▸ **Source extract**
---+---
To me it was obvious that it made more sense to go try and do something valuable in a field where I could shine, than to try to make an incremental contribution that no one really needed.
Smart is overrated
Said by dumb people all the time to justify their envy & hatred of successful smart people.
Matthew Sablan:
Competent individuals will evaluate ideas on their merits, irrespective of their source and associations. Unfortunately, the cult of arrogance often sabotages personal growth and socialization, which poses an obstacle to development and success. The ability to curb one's ego, and demonstrate a deference to others, is acquired with maturity.
This is true in athletics and arts as well.
Your peers will continue to get better and their determination is stronger than your self-congratulation.
Jordan Ellenberg is a good person to listen to on this subject. He writes from experience and wisdom. (So do raf, lgv, and glenn!)
There is a positive element in the cult of genius. Notice what Ellenberg says: "In third grade, I commuted to the local junior high to take geometry." Everyone benefits when people with that kind of talent are allowed to develop it as fast as they can. Don't treat them as young gods, and don't imagine that they are the only people who matter. But clear away the the barriers and put them in contact with teachers who can help them.
This is true at least for mathematics and music. For some other subjects, maybe talent should emerge in parallel with broader experience.
I rarely get to teach math...but math teachers get something other teachers usually don't. I call it the "Einstein moment". That's the look in someone's eyes when something clicks, and they finally understand the math concept they have been struggling with. I've never gotten that look while teaching English or History.
I recall very well in 2nd grade he was always being asked to explain how he got the answer -- that was the fad then, to have the students explain;
It still is..the fad is called Common Core now....
"Shorter version: Smart is overrated."
I would say rather that smart is necessary but not sufficient. It correlates perhaps more strongly with success than the other variables like drive, creativity and charisma.
If you could easily measure, say drive, you'd find that on average the most successful folks have more drive, but that not all very driven people are successful - exactly the same result as with smart.
All the best desserts have sugar, but sugar is not enough.
You’re the best!
Around!
Nothing’s gonna ever keep you down
You’re the Best!
Around!
Nothing’s gonna ever keep you down
You’re the Best!
Around!
Nothing’s gonna ever keep you dow-ow-ow-ho-how-ho-own
Also, genius is overrated. I know plenty of geniuses who end up working at menial jobs or jobs that don't fulfill. They are also emotional idiots.
It's not genius so much as constant nose to the grindstone that usually gets success. And then there's the Mozarts who are geniuses and also do excel as children and then adults.
I wasn't a genius, but I was pretty darn good at math. I think I was harmed by going through normal classes in school. I developed lazy habits. When I reached the point where math became hard for me, as we all do sooner or later, I didn't work hard enough.
---+---
▸ **Record set**
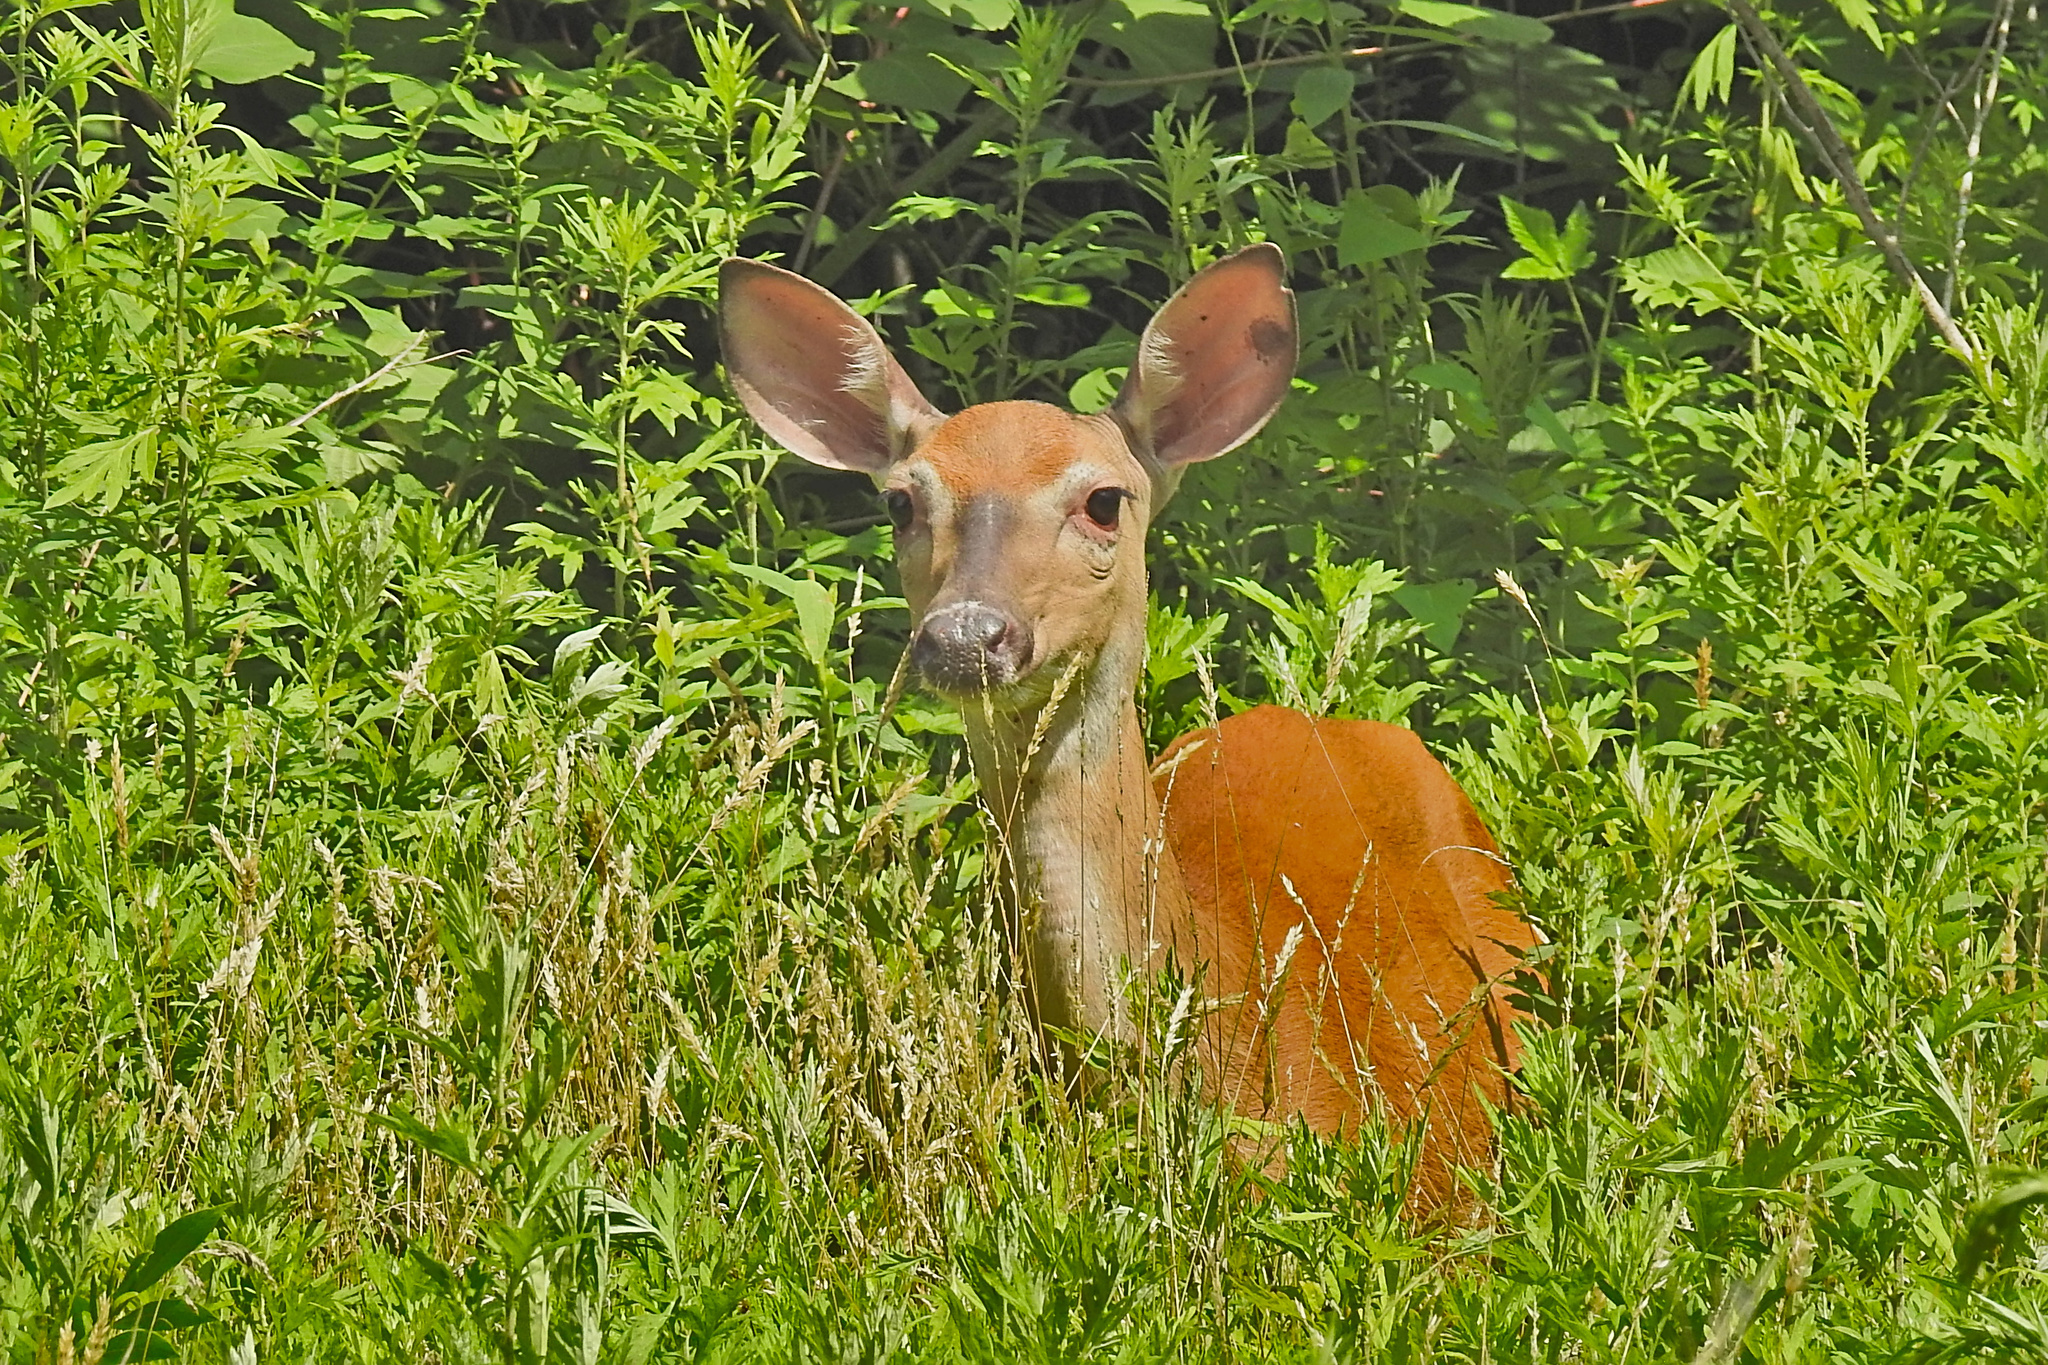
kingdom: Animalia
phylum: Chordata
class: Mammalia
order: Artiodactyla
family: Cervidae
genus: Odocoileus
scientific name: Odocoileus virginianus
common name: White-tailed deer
---+---
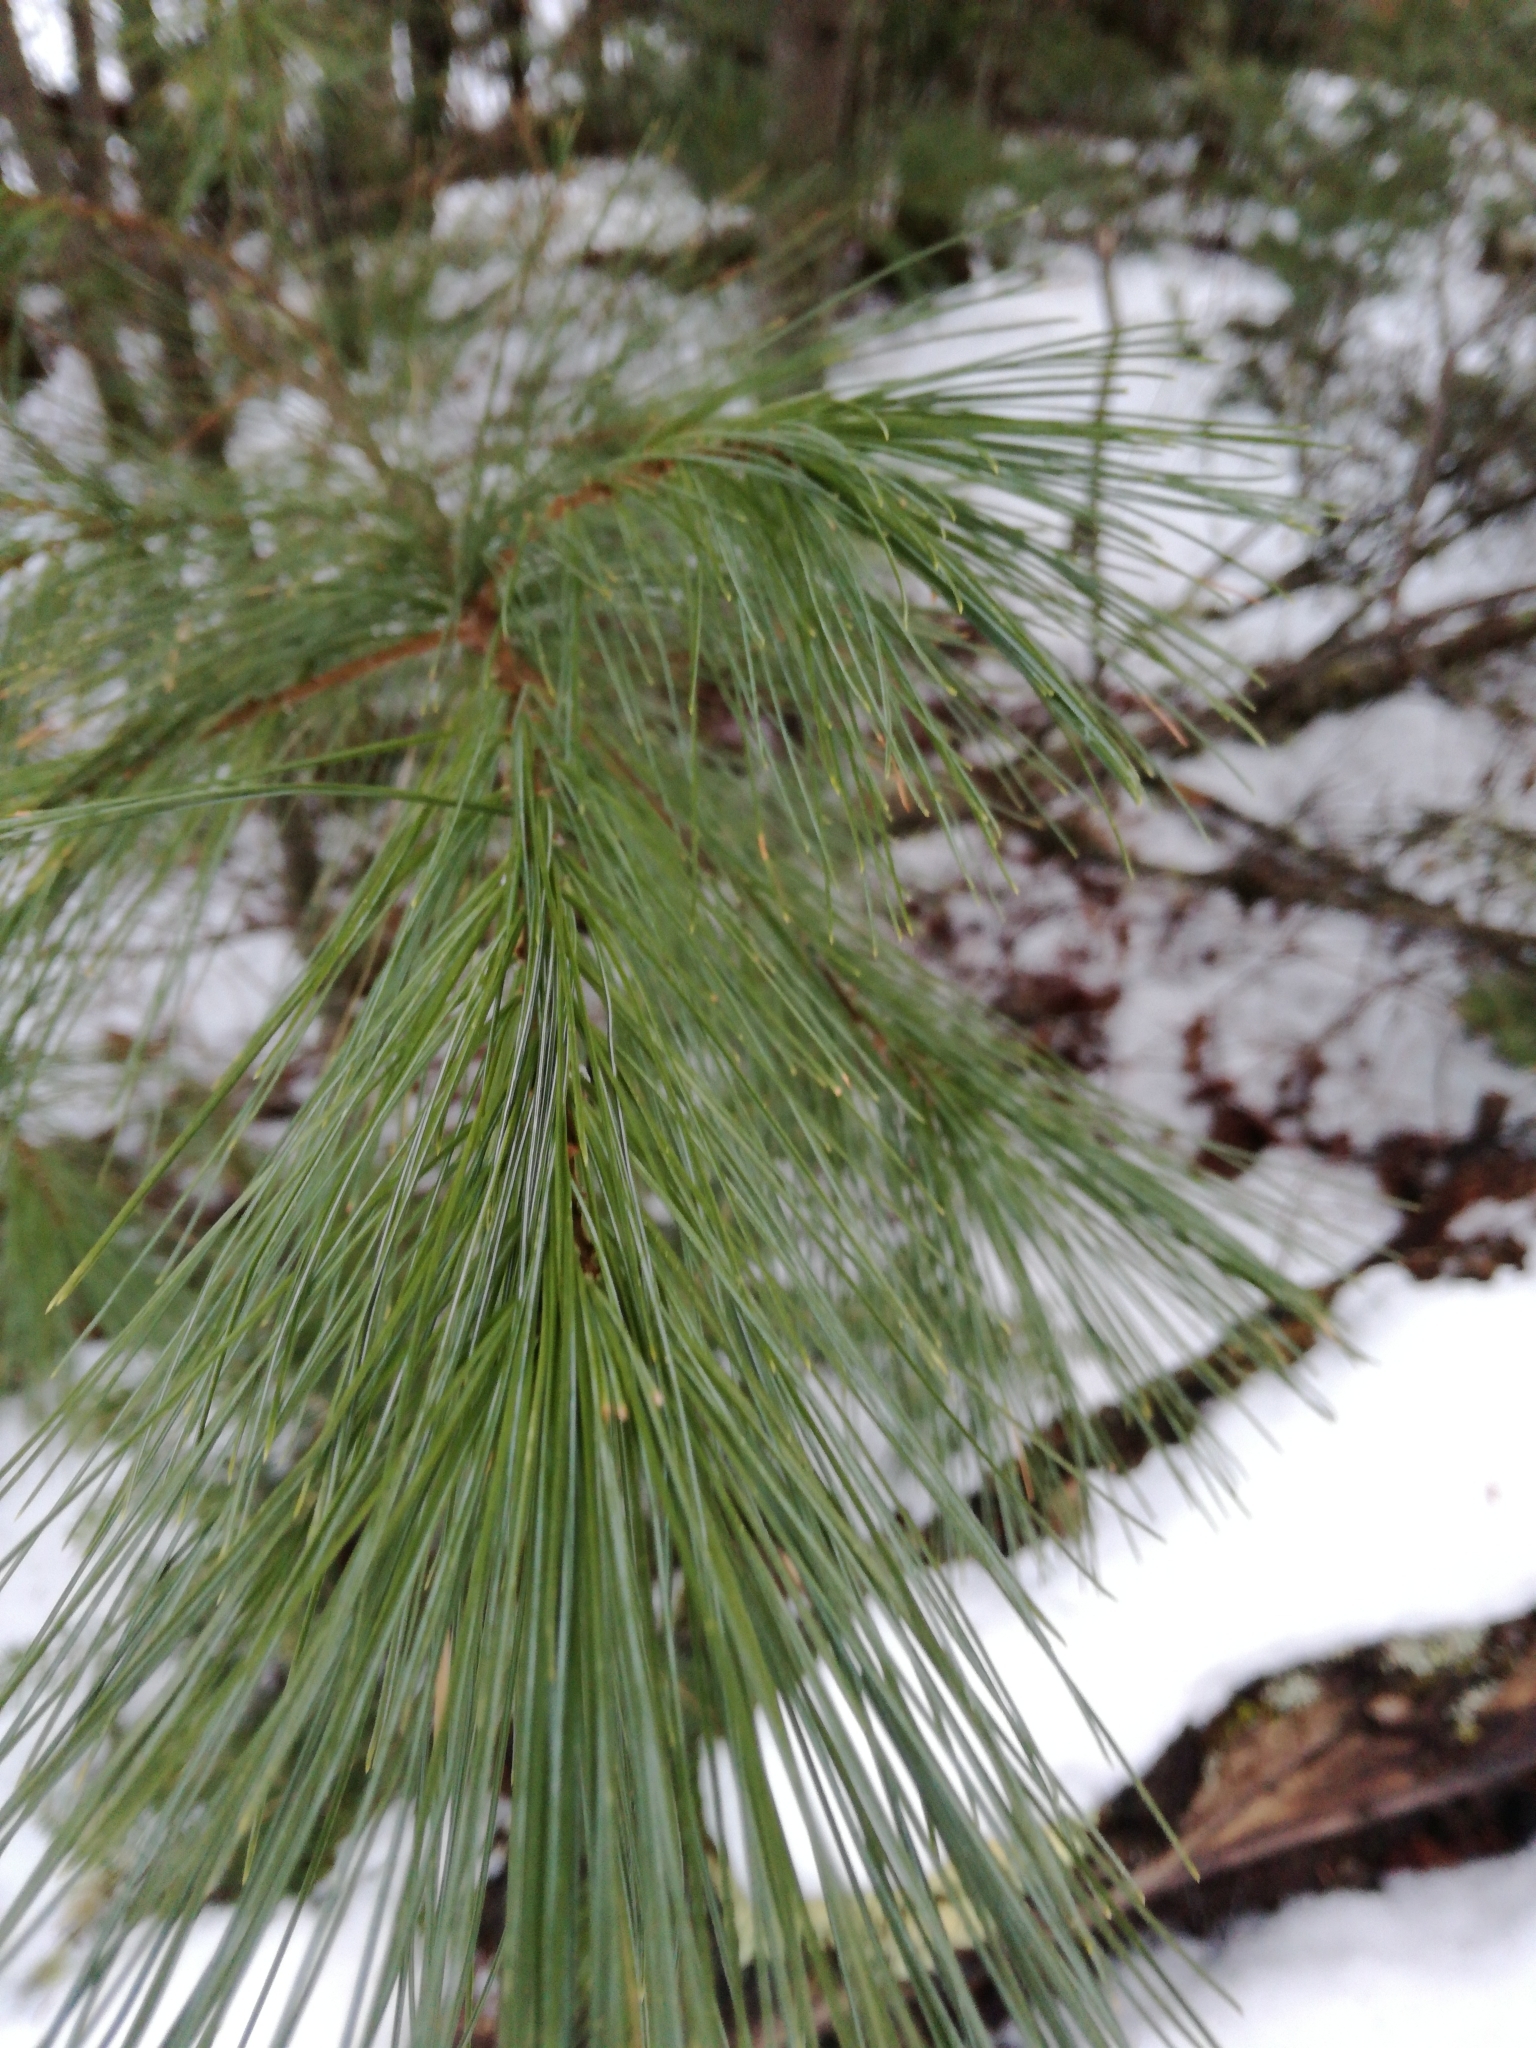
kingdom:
---+---
▸ **List of tasks**
1. Using the discussion of whether smart is overrated, decide whether each statement agrees with it: (a) Ellenberg is quoted as commuting to the local junior high in third grade to take geometry; (b) the commenter who rarely teaches math reports getting the "Einstein moment" while teaching English; (c) one comment says the fad of having students explain their answers is now called Common Core. Answer yes or no for each, quoting the deciding words.
2. Answer these from the discussion of whether smart is overrated:
(a) What ingredient do all the best desserts have, according to one comment?
(b) With what is the ability to curb one's ego acquired?
(c) What did the commenter who went through normal math classes develop?

▸ **The results**
1.
(a) Yes: "In third grade, I commuted to the local junior high to take geometry."
(b) No: "I've never gotten that look while teaching English or History."
(c) Yes: "the fad is called Common Core now"

2.
(a) Sugar
(b) Maturity
(c) Lazy habits